> _What you have to do_
Each record below is to be retyped exactly, with its pictures omitted.
■ ■ ■ ■ ■ ■ ■
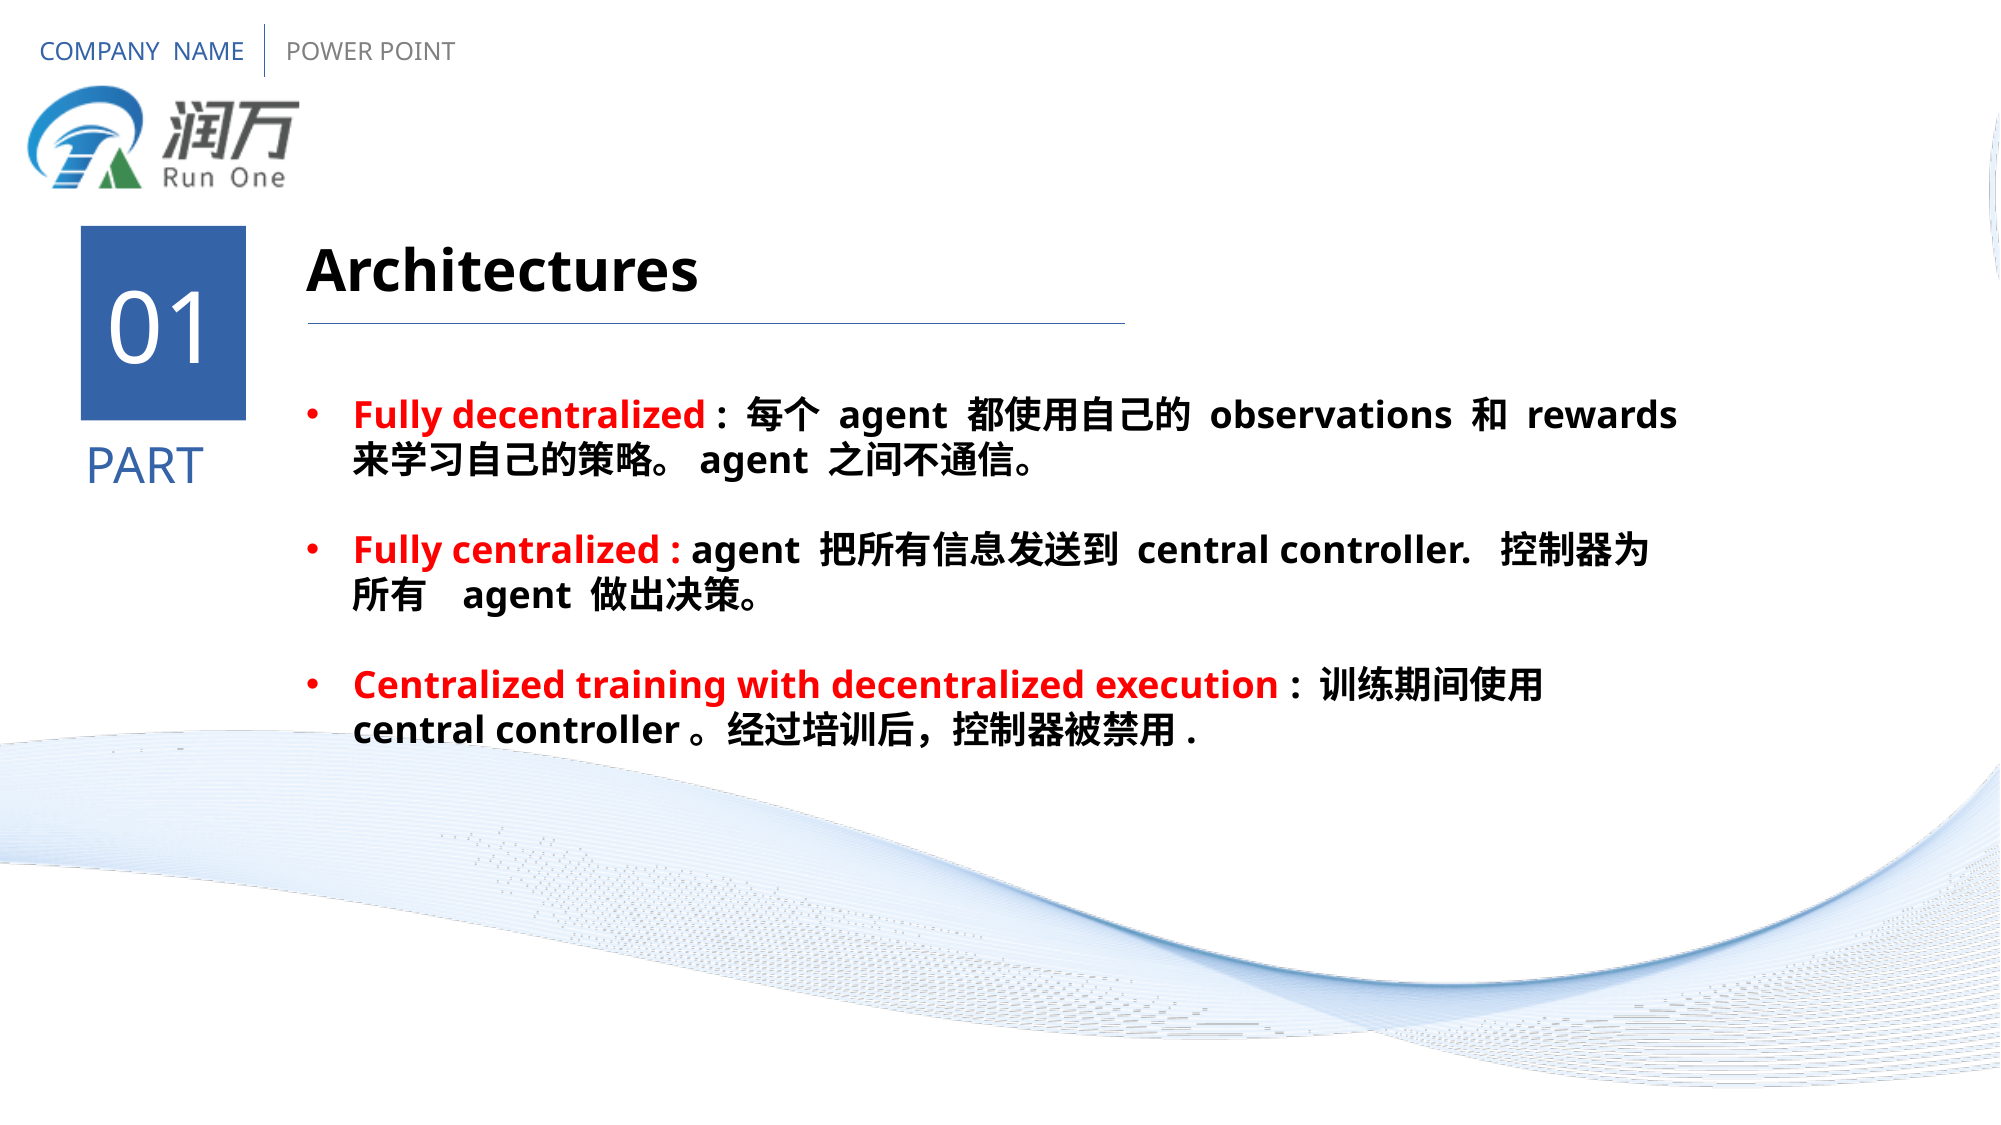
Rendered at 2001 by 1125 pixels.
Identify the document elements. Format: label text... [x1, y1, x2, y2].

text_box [19, 24, 474, 77]
text_box Architectures [291, 226, 1379, 311]
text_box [70, 240, 256, 503]
text_box Fully decentralized : 每个 agent 都使用自己的 observations 和 rewards 来学习自己的策略。agent 之间不通信。 Fully centralized : agent 把所有信息发送到 central controller. 控制器为所有 agent 做出决策。 Centralized training with decentralized execution : 训练期间使用 central controller。经过培训后，控制器被禁用. [291, 383, 1697, 759]
picture [0, 0, 2000, 1125]
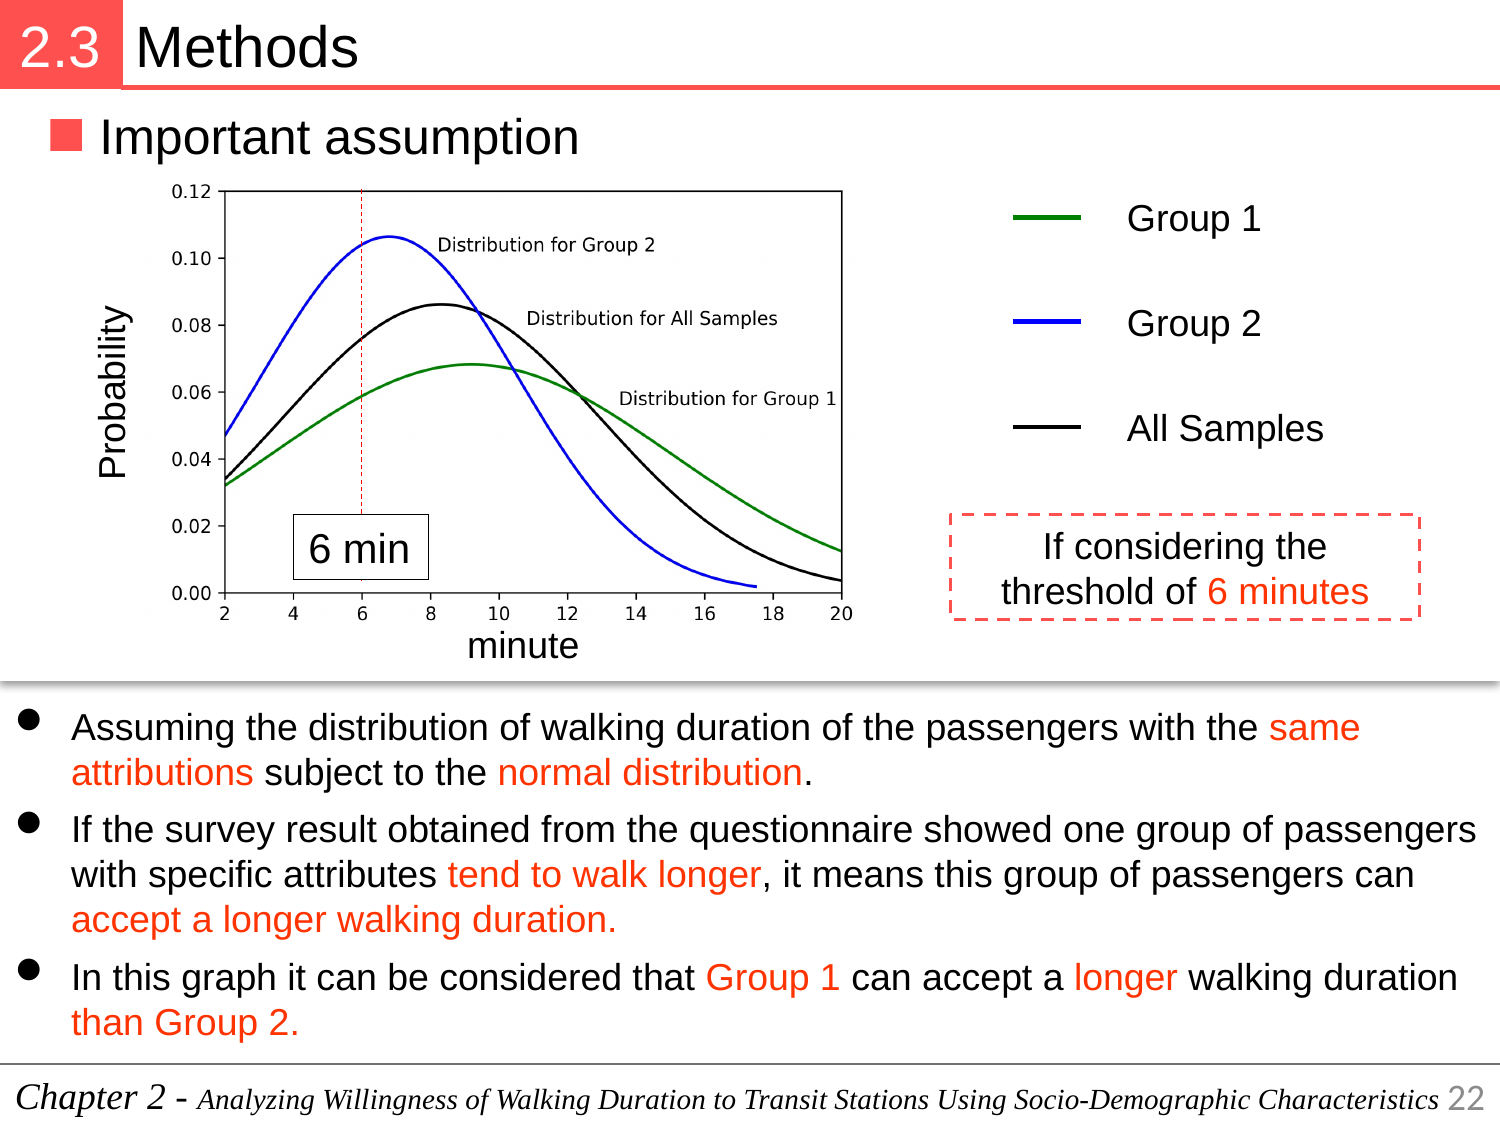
■ ■ ■ ■ ■ ■ ■
> _Problem solution_
Rendered at 2001 by 1125 pixels.
Identify the document elements. Format: label text... [x1, y1, x2, y2].

text_box [19, 24, 474, 77]
text_box Architectures [291, 226, 1379, 311]
text_box [70, 240, 256, 503]
text_box Fully decentralized : 每个 agent 都使用自己的 observations 和 rewards 来学习自己的策略。agent 之间不通信。 Fully centralized : agent 把所有信息发送到 central controller. 控制器为所有 agent 做出决策。 Centralized training with decentralized execution : 训练期间使用 central controller。经过培训后，控制器被禁用. [291, 383, 1697, 759]
picture [0, 0, 2000, 1125]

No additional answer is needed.